Il fattore C
19/02/2018 16:33 CET | Aggiornato 17 ore fa
Carlo Renda Vice Direttore, HuffPost
Twitter è la sua arma preferita, che usa con costanza "trumpiana". Martella sui tasti con frequenza tale che sono sorti anche profili fake, fra cui un rivoluzionario sudamericano in rivolta contro gli oppressori, di cui è diventato subito un follower. Virginia Raggi è il bersaglio preferito dei suoi strali sull'incapace gestione di Roma, Matteo Salvini l'oggetto degli apprezzamenti più coloriti - dalla "proposta più fessa" sui dazi al "cialtrone" con gli operai – Matteo Renzi il destinatario di odio e amore, Paolo Gentiloni ed Emma Bonino i "pilastri" da cui ripartire. Nato capitalista liberista d'antan e cresciuto laburista, ha messo l'accento sul marcio che c'è fra gli imprenditori e difeso i diritti degli operai. Ha chiuso con successo importanti tavoli di crisi – in ultimo Alcoa e Ideal Standard - mentre altri restano impantanati – Alitalia, Ilva ed Embraco su tutti. È di fatto l'identikit del candidato premier uscito dalle Assisi Generali di Confindustria e sta ricevendo plausi dalle associazioni di categoria, datoriali e anche sindacali.

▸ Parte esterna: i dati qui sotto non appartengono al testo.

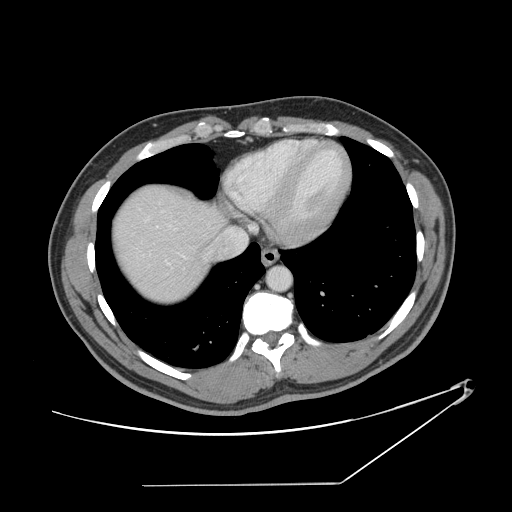
Contrast-enhanced abdominal CT, one axial slice. Position 133 of 152 along the scan axis. Intravenous contrast given. Soft-tissue window (W 400 / L 40 HU). 2.5 mm slice thickness. 512 × 512 image matrix, field of view 432 × 432 mm. From the clinical record (not read from this slice): patient: female, age 69 years at operation; diagnosis: colorectal cancer liver metastases, imaged before liver resection; multiple liver metastases: no; largest metastasis: 1 cm; disease in both lobes: no.
Structures marked on this image (expert manual segmentation):
- hepatic veins: bounding box <156,211,247,248> (left, top, right, bottom; pixels)
- liver: <115,187,222,304>
- planned liver remnant (the part of the liver to remain after resection): <115,187,222,303>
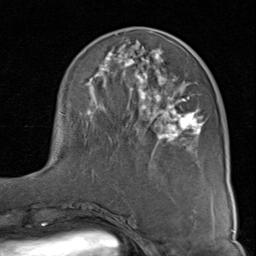
Breast MRI (dynamic contrast-enhanced), one axial slice; position 33 of 80 along the scan axis; cropped to one breast; dynamic contrast-enhanced series, time point 2 of 8 at this slice position (early post-contrast); 1.5 T; TE 1.7 ms, TR 4.5 ms; 256 × 256 image matrix, field of view 180 × 180 mm. Female patient.
Annotated regions visible in this slice (semi-automatically segmented with operator editing):
- enhancing-tissue mask used for the functional tumour volume (all voxels passing the contrast-enhancement thresholds inside the analysis volume; usually the tumour): bounding box [x1, y1, x2, y2] px = [62, 34, 204, 151]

Tutto questo, in campagna elettorale, è il fattore C, inteso come Calenda. Non ce ne voglia il ministro se prendiamo in prestito la celebre espressione che Edmondo Berselli regalò a Romano Prodi per indicare altro, ovvero l'importanza per il Professore del contributo di parti poco nobili - che tutti auspicano figuratamente sviluppate - nel proprio percorso professionale.
Non è candidato alle elezioni politiche, ma da ministro dello Sviluppo Economico Carlo Calenda sta giocando una partita doppia in campagna elettorale, tra Gentiloni e Bonino – voterà per il premier alla Camera, per la radicale al Senato, "fortunato di poterlo fare" – tra centralismo del Pd e contraddizione del renzismo, tra lotta e governo nella gestione dell'industria italiana, tra liberismo capitalistico e socialismo reale.

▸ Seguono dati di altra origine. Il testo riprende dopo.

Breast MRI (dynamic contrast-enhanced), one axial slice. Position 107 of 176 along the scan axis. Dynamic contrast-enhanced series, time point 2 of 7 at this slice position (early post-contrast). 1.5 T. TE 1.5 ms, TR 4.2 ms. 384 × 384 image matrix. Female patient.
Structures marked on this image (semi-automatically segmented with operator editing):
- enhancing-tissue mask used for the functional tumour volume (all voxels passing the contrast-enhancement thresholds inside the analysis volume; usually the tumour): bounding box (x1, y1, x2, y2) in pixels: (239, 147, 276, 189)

Negli ultimi mesi Calenda ha assunto posizioni rigorosamente istituzionali nella trattativa su Fincantieri con i francesi, nella discussione con Tim sull'evoluzione della infrastrutture di rete, nel salvataggio dell'Ilva – in durissima contrapposizione con Michele Emiliano – nella difesa del progetto Tap dalle proteste nei cantieri salentini sfociate in scontri, nello sviluppo del progetto Industria 4.0. Calenda ha tuttavia anche assunto posizioni forti su molti temi che incrociavano i comportamenti degli imprenditori e i diritti dei lavoratori, dal "mai in Italia" sui futuribili braccialetti dei lavoratori Amazon alla battaglia per i 3 mila lavoratori dell'Aferpi di Piombino, dalla frecciata contro il "capitalismo fragile" che vende Italo-Ntv agli americani alla guerra annunciata contro la "gentaglia" di Embraco pronta a lasciare a casa 500 dipendenti nel torinese.

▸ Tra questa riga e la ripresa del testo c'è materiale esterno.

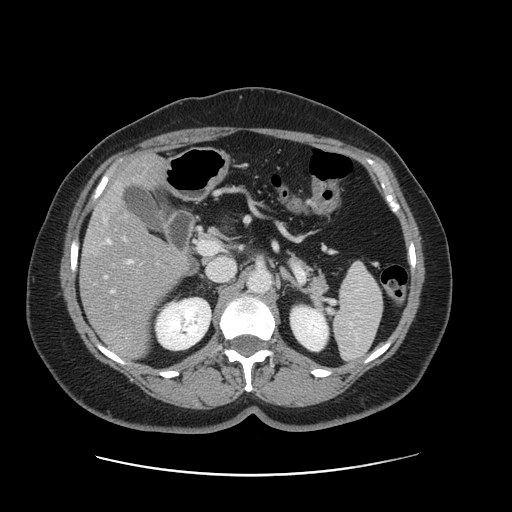
Contrast-enhanced abdominal CT, one axial slice. Position 77 of 161 along the scan axis. 120 kVp. Intravenous contrast given. Soft-tissue window (W 400 / L 40 HU). 2.5 mm slice thickness. 512 × 512 image matrix, field of view 398 × 398 mm. From the clinical record (not read from this slice): patient: male, age 66 years at operation; diagnosis: colorectal cancer liver metastases, imaged before liver resection; multiple liver metastases: no; largest metastasis: 2.5 cm; disease in both lobes: no.
Structures marked on this image (expert manual segmentation):
- hepatic veins: bounding box (x1, y1, x2, y2) in pixels: (105, 239, 114, 293)
- liver: (82, 156, 187, 360)
- planned liver remnant (the part of the liver to remain after resection): (115, 156, 163, 191)
- portal vein (with intrahepatic branches): (123, 237, 132, 263)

Una presenza costante, fattuale, talvolta ironica, in pieno stile anglosassone. Le vicende degli ultimi mesi hanno avvicinato Calenda al mondo dei lavoratori, che fino ad ora lo ignorava. Generale l'apprezzamento ricevuto per la chiusura della vertenza Ideal Standard, molto partecipata specie in Sardegna la parziale soluzione del caso dell'Alcoa di Portovesme, sostenuta dal sindacato la sua battaglia per Embraco.
Tre passaggi importanti per comprendere l'evoluzione della figura politica di Calenda, finora ritenuta elitaria. Ha lavorato in azienda, poi la sua carriera si è sviluppata a braccetto con Luca Cordero di Montezemolo. Se oltre ad aver impatto dentro il Palazzo riuscirà anche a spostare voti, potrebbe dirlo il 4 marzo. Certo è che Carlo Calenda sembra l'uomo politico che più ha beneficiato della campagna elettorale. E certamente è uno degli uomini ombra della teoria delle larghe intese, allontanato a parole, ma in fondo apprezzato da Pd e Forza Italia. Il Fattore C potrebbe tornare, quindi, se il prevedibile stallo post-voto diventerà realtà. Enrico Letta l'ha chiamato come ambasciatore a Bruxelles, poi Matteo Renzi l'ha voluto come ministro dello Sviluppo Economico. Ha provato a candidarsi una volta, con Scelta Civica di Mario Monti, e ricorda spesso la batosta ricevuta alle urne. Dal senatore a vita avrà imparato più di qualche lezione. Prima fra tutte quella che in Italia per vincere l'importante è non candidarsi.